— WRITTEN TASK —
Reproduce the listing below word for word, from its first line through the line containing "list To add", including both of those lines.

===== RECORDS PROVIDED =====

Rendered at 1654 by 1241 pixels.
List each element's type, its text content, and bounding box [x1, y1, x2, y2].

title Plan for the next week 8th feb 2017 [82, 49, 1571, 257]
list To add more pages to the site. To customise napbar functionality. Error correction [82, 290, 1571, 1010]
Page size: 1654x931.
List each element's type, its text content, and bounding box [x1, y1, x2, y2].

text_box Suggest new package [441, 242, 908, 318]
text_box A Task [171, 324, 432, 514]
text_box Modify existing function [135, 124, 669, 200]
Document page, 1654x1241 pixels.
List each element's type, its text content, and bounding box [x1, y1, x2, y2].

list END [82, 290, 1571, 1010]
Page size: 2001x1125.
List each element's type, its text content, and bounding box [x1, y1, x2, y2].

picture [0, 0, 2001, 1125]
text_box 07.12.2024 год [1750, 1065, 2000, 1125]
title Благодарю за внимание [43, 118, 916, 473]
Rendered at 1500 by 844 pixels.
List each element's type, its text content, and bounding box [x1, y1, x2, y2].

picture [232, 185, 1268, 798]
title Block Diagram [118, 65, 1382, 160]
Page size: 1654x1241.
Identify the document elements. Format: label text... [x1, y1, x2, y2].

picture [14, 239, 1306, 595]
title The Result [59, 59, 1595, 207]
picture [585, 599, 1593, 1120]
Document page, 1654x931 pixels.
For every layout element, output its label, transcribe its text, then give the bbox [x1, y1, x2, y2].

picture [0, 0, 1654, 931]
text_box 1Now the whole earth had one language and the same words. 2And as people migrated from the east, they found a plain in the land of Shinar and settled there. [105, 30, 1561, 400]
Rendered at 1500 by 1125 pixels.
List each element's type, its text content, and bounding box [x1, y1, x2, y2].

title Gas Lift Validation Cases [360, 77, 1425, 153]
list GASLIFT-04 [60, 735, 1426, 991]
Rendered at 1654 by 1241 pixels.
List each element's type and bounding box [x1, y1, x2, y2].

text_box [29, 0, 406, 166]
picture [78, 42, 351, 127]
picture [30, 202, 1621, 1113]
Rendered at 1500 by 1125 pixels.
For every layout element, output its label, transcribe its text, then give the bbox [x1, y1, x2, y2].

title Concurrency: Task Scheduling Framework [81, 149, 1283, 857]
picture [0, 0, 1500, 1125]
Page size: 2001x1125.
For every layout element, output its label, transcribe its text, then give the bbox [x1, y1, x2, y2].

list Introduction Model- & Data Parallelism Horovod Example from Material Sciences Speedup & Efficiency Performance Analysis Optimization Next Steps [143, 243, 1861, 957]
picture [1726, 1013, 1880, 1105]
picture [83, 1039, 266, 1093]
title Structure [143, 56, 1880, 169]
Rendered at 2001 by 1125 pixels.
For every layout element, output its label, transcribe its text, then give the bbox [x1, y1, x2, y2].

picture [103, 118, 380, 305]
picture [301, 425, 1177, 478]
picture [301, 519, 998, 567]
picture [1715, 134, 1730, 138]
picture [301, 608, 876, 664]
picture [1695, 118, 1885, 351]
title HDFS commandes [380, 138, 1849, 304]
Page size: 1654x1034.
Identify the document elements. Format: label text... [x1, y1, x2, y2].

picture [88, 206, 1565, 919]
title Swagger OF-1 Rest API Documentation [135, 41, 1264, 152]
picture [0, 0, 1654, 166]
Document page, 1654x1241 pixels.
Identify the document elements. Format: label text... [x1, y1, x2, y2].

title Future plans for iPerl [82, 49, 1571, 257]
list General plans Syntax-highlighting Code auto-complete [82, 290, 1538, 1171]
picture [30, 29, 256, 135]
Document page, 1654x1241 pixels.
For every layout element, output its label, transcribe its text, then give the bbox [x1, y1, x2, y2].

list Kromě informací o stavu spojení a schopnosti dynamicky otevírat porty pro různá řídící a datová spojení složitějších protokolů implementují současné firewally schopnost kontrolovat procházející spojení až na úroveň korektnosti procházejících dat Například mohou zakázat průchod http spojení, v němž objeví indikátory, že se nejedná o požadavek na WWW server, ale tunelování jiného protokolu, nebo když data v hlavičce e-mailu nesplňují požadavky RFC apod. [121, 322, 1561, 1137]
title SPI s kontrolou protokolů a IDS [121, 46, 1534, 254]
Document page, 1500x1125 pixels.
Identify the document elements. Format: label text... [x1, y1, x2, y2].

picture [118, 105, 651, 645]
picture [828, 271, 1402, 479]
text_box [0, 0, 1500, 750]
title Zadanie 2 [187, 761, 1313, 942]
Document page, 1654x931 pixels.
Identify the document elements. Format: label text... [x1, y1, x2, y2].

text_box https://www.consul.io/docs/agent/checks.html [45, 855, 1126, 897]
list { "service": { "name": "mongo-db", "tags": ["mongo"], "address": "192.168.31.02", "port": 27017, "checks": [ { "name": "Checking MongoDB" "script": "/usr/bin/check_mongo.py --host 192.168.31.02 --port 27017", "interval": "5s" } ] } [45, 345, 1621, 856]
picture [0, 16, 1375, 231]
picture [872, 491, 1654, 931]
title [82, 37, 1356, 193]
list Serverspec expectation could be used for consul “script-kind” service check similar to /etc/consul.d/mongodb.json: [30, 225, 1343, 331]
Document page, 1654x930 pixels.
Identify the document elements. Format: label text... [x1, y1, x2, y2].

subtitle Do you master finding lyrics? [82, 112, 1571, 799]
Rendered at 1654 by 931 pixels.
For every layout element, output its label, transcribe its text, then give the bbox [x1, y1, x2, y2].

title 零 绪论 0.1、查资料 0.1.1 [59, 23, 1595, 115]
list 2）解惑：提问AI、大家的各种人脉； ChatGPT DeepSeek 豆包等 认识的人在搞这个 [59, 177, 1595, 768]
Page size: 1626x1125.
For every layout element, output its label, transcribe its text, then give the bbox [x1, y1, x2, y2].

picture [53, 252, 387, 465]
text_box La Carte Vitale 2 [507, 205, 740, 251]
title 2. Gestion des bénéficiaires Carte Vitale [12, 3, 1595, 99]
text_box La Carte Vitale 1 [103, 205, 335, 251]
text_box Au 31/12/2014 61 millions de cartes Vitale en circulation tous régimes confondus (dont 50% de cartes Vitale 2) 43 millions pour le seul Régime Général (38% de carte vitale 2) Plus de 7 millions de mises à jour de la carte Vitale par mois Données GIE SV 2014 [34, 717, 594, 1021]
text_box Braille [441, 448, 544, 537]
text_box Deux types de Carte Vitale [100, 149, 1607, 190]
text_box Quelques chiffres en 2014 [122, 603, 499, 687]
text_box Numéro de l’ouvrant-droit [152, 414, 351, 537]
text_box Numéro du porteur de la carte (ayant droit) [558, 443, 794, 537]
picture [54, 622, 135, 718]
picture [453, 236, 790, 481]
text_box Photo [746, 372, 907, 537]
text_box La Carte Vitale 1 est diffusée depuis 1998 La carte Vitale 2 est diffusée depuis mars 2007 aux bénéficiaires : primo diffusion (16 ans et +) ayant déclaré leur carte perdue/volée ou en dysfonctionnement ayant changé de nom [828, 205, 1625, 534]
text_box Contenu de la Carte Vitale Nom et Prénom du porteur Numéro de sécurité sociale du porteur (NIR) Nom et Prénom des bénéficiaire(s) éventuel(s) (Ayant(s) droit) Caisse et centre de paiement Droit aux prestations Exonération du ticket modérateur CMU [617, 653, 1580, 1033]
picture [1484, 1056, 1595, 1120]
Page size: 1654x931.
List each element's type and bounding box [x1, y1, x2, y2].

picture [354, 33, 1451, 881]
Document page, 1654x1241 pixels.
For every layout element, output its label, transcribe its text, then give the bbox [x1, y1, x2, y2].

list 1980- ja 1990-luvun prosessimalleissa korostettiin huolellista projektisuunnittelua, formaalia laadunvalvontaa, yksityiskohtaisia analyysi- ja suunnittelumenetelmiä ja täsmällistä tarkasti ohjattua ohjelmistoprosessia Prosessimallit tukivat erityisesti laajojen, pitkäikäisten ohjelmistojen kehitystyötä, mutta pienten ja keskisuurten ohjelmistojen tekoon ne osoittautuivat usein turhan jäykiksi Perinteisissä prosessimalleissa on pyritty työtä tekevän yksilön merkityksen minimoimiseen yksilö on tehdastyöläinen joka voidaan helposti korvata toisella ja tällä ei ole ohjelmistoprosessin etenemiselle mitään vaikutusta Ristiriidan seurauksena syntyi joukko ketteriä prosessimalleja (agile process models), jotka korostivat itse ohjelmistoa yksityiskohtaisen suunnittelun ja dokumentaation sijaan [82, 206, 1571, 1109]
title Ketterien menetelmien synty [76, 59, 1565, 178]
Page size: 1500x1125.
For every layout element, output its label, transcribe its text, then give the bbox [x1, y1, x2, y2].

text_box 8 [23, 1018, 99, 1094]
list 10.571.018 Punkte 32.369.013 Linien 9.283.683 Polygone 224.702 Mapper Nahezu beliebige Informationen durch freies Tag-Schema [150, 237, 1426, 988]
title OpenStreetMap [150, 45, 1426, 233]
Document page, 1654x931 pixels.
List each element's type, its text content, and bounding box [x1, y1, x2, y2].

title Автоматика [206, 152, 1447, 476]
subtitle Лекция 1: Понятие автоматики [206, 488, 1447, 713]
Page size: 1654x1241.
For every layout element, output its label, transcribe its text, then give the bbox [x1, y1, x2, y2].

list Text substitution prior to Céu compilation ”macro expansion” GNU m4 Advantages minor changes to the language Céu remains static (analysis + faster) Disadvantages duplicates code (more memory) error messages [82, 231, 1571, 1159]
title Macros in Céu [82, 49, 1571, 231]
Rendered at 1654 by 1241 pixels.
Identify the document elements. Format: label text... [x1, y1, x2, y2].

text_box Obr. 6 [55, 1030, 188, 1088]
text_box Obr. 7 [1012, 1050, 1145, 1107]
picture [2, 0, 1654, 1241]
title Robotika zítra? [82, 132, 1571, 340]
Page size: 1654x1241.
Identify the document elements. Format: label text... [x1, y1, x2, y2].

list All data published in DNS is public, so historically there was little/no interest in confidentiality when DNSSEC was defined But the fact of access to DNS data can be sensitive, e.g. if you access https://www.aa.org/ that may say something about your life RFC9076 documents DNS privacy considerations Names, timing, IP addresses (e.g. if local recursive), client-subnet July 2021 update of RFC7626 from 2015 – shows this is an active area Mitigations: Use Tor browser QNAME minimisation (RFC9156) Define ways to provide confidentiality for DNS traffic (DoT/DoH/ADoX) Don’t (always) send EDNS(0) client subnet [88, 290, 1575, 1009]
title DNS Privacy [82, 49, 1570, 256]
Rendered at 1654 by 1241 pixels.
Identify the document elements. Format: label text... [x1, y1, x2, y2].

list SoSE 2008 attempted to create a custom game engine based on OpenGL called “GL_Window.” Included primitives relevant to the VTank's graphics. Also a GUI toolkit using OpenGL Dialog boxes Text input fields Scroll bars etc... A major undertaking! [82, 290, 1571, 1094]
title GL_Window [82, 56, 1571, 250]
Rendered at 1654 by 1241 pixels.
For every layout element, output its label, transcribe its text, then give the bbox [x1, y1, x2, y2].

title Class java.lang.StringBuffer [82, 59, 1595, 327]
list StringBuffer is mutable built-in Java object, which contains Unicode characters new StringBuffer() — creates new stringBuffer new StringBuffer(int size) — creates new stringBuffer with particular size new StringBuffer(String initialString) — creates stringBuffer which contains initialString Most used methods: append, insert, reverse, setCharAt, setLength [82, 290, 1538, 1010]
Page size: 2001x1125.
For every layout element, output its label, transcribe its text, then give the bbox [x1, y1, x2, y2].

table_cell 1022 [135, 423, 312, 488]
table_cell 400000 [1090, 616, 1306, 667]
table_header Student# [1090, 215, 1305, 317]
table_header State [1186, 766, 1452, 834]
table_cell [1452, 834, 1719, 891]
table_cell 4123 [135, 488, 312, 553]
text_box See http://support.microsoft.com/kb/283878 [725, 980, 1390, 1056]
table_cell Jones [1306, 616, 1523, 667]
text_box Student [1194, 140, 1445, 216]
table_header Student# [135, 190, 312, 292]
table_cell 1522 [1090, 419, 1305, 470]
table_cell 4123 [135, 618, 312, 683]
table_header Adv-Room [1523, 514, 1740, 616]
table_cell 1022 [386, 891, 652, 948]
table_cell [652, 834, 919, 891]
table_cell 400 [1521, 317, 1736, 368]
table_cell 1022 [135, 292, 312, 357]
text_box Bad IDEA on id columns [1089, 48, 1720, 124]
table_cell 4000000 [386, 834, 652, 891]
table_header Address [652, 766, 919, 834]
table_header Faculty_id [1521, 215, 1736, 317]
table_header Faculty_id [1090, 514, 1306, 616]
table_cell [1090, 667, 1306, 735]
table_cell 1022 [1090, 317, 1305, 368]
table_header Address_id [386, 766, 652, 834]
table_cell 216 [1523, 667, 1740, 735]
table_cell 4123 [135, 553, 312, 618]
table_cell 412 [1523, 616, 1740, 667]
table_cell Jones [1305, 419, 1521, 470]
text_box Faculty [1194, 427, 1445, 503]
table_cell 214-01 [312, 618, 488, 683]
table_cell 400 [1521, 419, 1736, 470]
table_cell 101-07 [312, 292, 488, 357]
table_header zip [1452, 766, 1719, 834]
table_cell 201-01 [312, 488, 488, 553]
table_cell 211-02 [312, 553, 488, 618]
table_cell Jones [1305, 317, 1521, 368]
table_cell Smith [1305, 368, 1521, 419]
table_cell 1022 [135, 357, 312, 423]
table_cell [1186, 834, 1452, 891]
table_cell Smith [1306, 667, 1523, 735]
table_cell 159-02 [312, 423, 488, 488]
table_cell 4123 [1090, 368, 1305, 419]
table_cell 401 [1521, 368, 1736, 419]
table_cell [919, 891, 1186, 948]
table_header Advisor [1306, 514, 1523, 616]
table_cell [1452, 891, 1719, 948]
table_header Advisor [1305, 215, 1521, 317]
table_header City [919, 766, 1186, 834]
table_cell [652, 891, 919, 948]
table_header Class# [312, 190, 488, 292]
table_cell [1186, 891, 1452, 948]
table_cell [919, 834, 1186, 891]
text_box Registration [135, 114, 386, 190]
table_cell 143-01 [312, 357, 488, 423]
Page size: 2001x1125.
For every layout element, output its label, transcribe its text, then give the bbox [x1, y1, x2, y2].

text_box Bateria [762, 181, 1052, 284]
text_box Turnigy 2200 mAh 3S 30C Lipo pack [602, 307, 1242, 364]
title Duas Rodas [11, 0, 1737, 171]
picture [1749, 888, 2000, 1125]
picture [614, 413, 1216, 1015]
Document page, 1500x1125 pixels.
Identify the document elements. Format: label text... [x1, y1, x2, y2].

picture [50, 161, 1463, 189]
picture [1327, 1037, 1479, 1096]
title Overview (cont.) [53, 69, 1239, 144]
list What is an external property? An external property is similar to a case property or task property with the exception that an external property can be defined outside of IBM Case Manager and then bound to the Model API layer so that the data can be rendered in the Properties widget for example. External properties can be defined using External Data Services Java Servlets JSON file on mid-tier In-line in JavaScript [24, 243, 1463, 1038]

=====

— WRITTEN ANSWER —
Rendered at 1654 by 1241 pixels.
List each element's type, its text content, and bounding box [x1, y1, x2, y2].

title Plan for the next week 8th feb 2017 [82, 49, 1571, 257]
list To add more pages to the site. To customise napbar functionality. Error correction [82, 290, 1571, 1010]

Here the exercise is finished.